US Treasury bond yields are consolidating their recent move higher ahead of Friday’s Non-Farm Payrolls report. Recent hawkish commentary from Fed chair Jerome Powell to US lawmakers sent the yield on the rate-sensitive 2-year UST to a fresh one-and-a-half decade high (5.085%) as Powell doubled down on his higher-for-longer rhetoric.
While backing higher rates, Chairman Powell continues to say that all rate decisions will be based on the totality of data, leaving himself a little wiggle room if the outlook for the US economy turns lower. Financial markets are now pricing a 76% probability of a 50 basis point hike at this month’s FOMC meeting, up from around 25% last week.
Friday’s Jobs Report will be closely followed to gauge the strength of hiring in the US. Last month’s release saw 517k new jobs created, a massive beat on market expectations, albeit with the data boosted by seasonal adjustments. The market forecasts 210k new jobs in February and an unchanged unemployment rate of 3.4%. That said, market forecasts for new jobs have been exceeded in the last 10 reports, some by a fair margin. On July 22, the actual number of 372k was over 100k higher than the market forecast. On August 22, the 528k actual was over double expectations, while last month 517k was 330k above market expectations. A further heavy beat will increase the US dollar going into the weekend.

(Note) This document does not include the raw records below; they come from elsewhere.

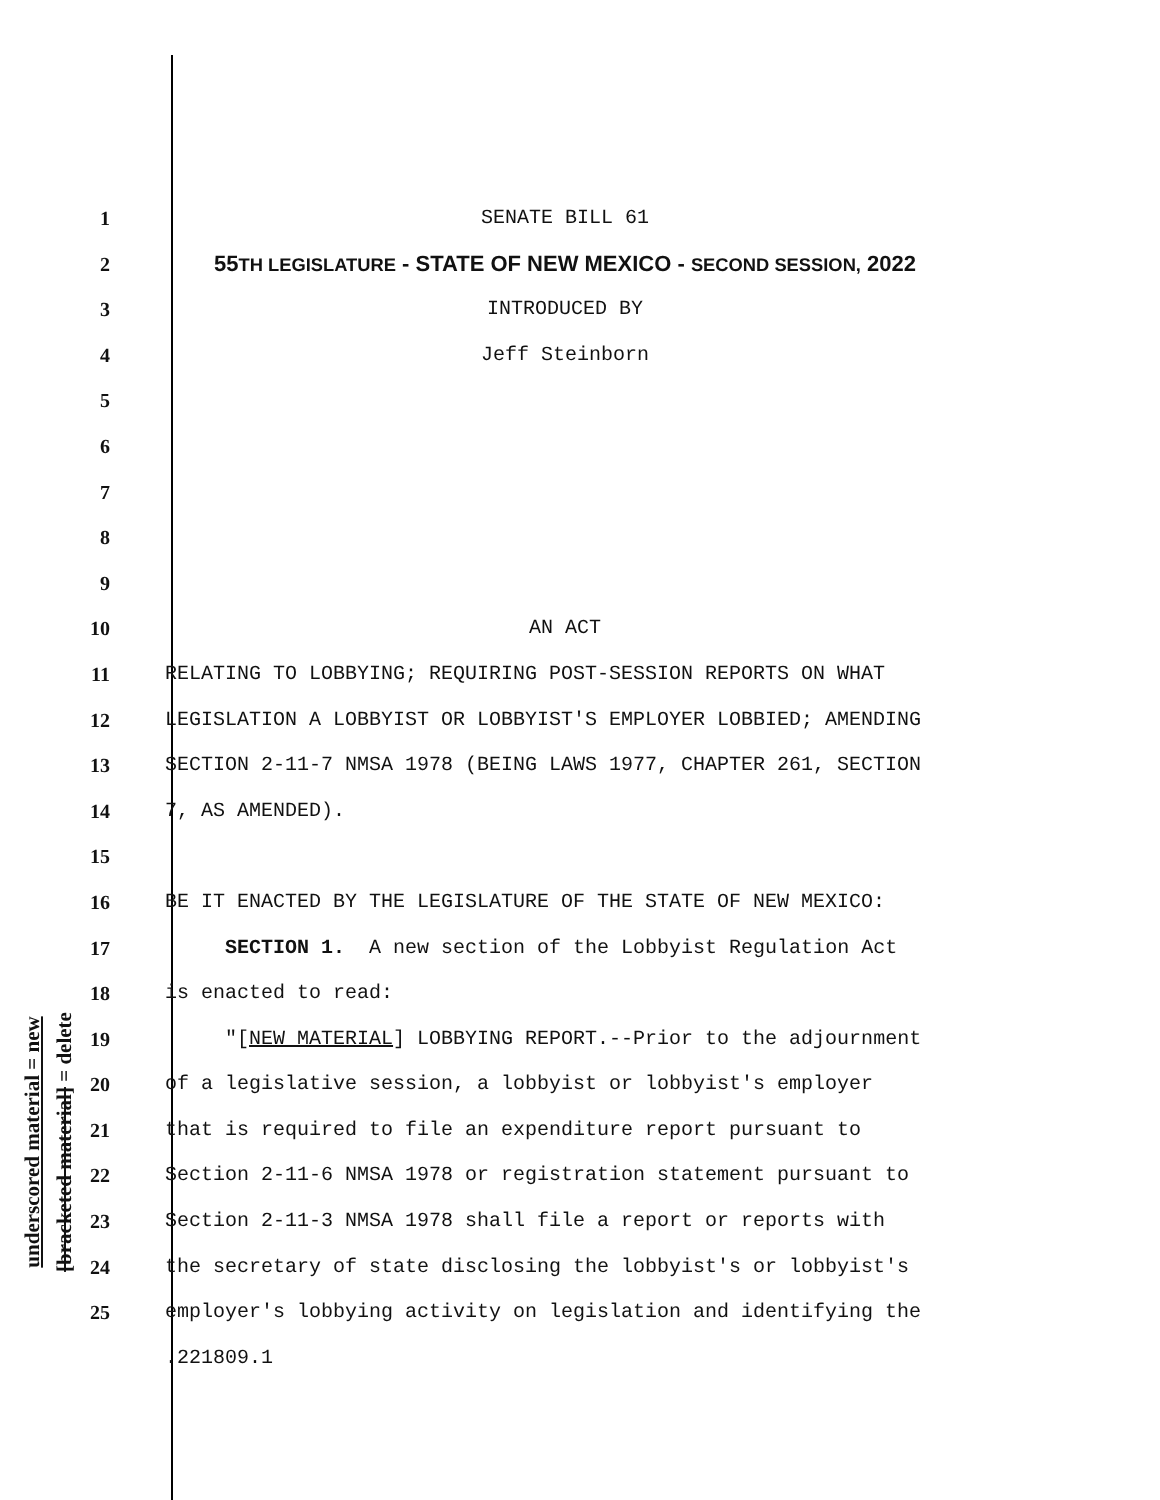underscored material = new
[bracketed material] = delete
1 SENATE BILL 61
2 55TH LEGISLATURE - STATE OF NEW MEXICO - SECOND SESSION, 2022
3 INTRODUCED BY
4 Jeff Steinborn
5
6
7
8
9
10 AN ACT
11 RELATING TO LOBBYING; REQUIRING POST-SESSION REPORTS ON WHAT
12 LEGISLATION A LOBBYIST OR LOBBYIST'S EMPLOYER LOBBIED; AMENDING
13 SECTION 2-11-7 NMSA 1978 (BEING LAWS 1977, CHAPTER 261, SECTION
14 7, AS AMENDED).
15
16 BE IT ENACTED BY THE LEGISLATURE OF THE STATE OF NEW MEXICO:
17 SECTION 1. A new section of the Lobbyist Regulation Act
18 is enacted to read:
19 "[NEW MATERIAL] LOBBYING REPORT.--Prior to the adjournment
20 of a legislative session, a lobbyist or lobbyist's employer
21 that is required to file an expenditure report pursuant to
22 Section 2-11-6 NMSA 1978 or registration statement pursuant to
23 Section 2-11-3 NMSA 1978 shall file a report or reports with
24 the secretary of state disclosing the lobbyist's or lobbyist's
25 employer's lobbying activity on legislation and identifying the
.221809.1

The US dollar is currently in the middle of a tight range, consolidating its recent move higher. Tuesday’s bullish candle, post-chair Powell’s testimony, reversed a short-term sell-off and sent the greenback to a multi-week high. The next level of resistance, the 200-DMA, is around 125 pips away and is likely to hold unless the NFP numbers beat by a hefty margin. The CCI indicator at the bottom of the chart shows the greenback back in overbought territory.